The Restate Cloud role is distinct from the Lambda function’s execution role. The execution role is assumed by your function to perform its work. A dedicated invoker role is needed to grant Restate Cloud permission to invoke service handlers functions in your account, and nothing more.
{
    "Version": "2012-10-17",
    "Statement": [
        {
            "Effect": "Allow",
            "Principal": {
                "AWS": "arn:aws:iam::654654156625:root"
            },
            "Action": "sts:AssumeRole",
            "Condition": {
                "StringEquals": {
                    "aws:PrincipalArn": "arn:aws:iam::654654156625:role/RestateCloud",
                    "sts:ExternalId": "${ENVIRONMENT_ID}"
                }
            }
        },
        {
            "Effect": "Allow",
            "Principal": {
                "AWS": "arn:aws:iam::654654156625:root"
            },
            "Action": "sts:TagSession"
        }
    ]
}
You can now register your Lambda through the new role:
restate deployments register <LAMBDA_FUNCTION_ARN> --assume-role-arn <ROLE_ARN>
If something isn’t working, the environment logs in the cloud UI may help you find the issue.
Securing your services:If your Lambda has an appropriate trust policy as described above, you do not need to secure incoming requests any further.
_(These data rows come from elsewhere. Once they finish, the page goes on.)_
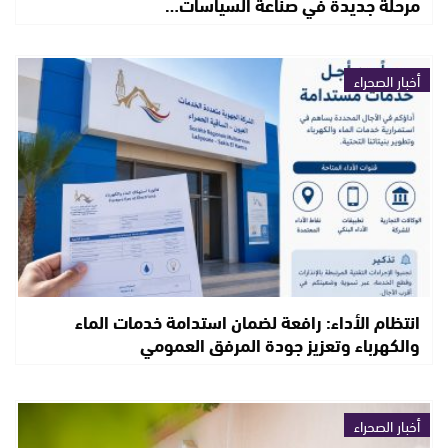
مرحلة جديدة في صناعة السياسات…
أخبار الصحراء
انتظام الأداء: رافعة لضمان استدامة خدمات الماء
والكهرباء وتعزيز جودة المرفق العمومي
أخبار الصحراء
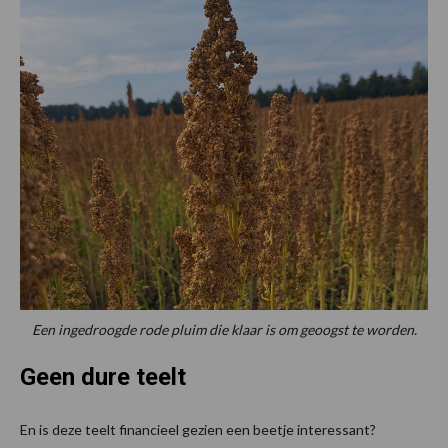
Een ingedroogde rode pluim die klaar is om geoogst te worden.
Geen dure teelt
En is deze teelt financieel gezien een beetje interessant?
If you choose to however, the identity verification checks will work on Lambda endpoints as well.

Public endpoint with request signing

Restate can invoke your services over the public internet. For production use cases HTTPS must be used between Restate and your services. You can terminate TLS at the service endpoint directly, but it’s likely easier to use a fronting load balancer like an AWS NLB. You must secure access to your service so that only Restate can call it. The easiest way to do this is with our native request identity feature. All requests to your service will be signed with a unique environment-specific private key. You can find the corresponding public key in the environment settings UI, under HTTP Services. It is safe to include this public key directly in your service code. Have a look at the SDK serving documentation to learn how for TS, Java, Kotlin, Python, Go, and Rust.